— What you are asked to do —
Give the number of lines below that contain the word "Regolamento", and nothing else.

(Stored data entries)
# # #
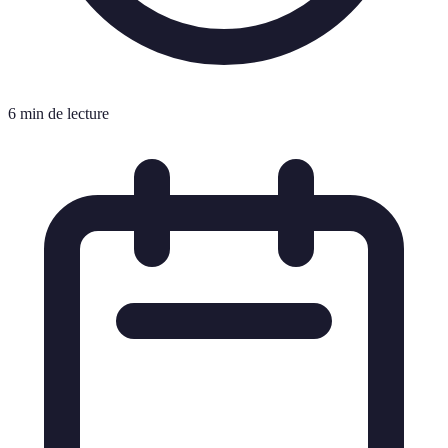
6 min de lecture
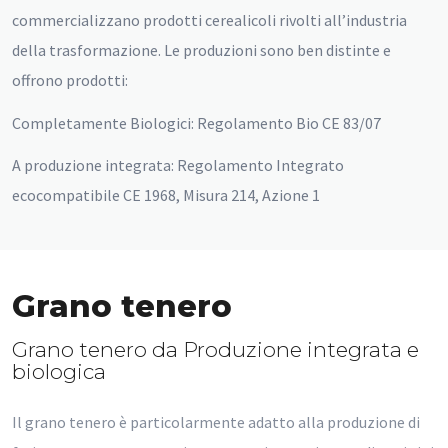
commercializzano prodotti cerealicoli rivolti all’industria
della trasformazione. Le produzioni sono ben distinte e
offrono prodotti:
Completamente Biologici: Regolamento Bio CE 83/07
A produzione integrata: Regolamento Integrato
ecocompatibile CE 1968, Misura 214, Azione 1
Grano tenero
Grano tenero da Produzione integrata e
biologica
Il grano tenero è particolarmente adatto alla produzione di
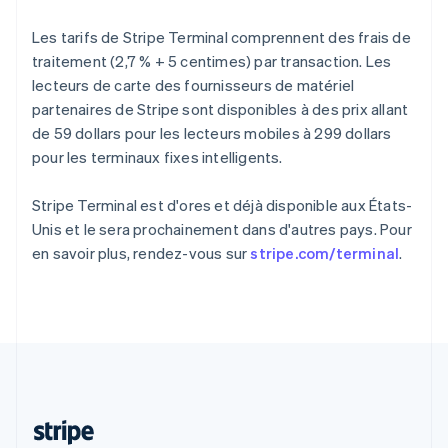
Português
English
R.A.S. de Hong Kong, Chine
Les tarifs de Stripe Terminal comprennent des frais de
English
简体中文
traitement (2,7 % + 5 centimes) par transaction. Les
République tchèque
lecteurs de carte des fournisseurs de matériel
English
partenaires de Stripe sont disponibles à des prix allant
Roumanie
de 59 dollars pour les lecteurs mobiles à 299 dollars
English
Royaume-Uni
pour les terminaux fixes intelligents.
English
Singapour
Stripe Terminal est d'ores et déjà disponible aux États-
English
简体中文
Unis et le sera prochainement dans d'autres pays. Pour
Slovaquie
en savoir plus, rendez-vous sur
stripe.com/terminal
.
English
Slovénie
English
Italiano
Suède
Svenska
English
Suisse
Deutsch
Français
Italiano
English
Thaïlande
ไทย
English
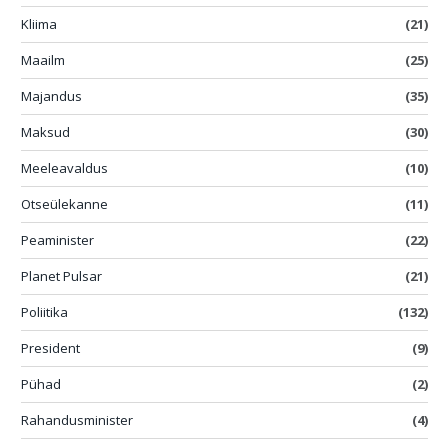
Kliima
(21)
Maailm
(25)
Majandus
(35)
Maksud
(30)
Meeleavaldus
(10)
Otseülekanne
(11)
Peaminister
(22)
Planet Pulsar
(21)
Poliitika
(132)
President
(9)
Pühad
(2)
Rahandusminister
(4)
# # #
— Reply —
2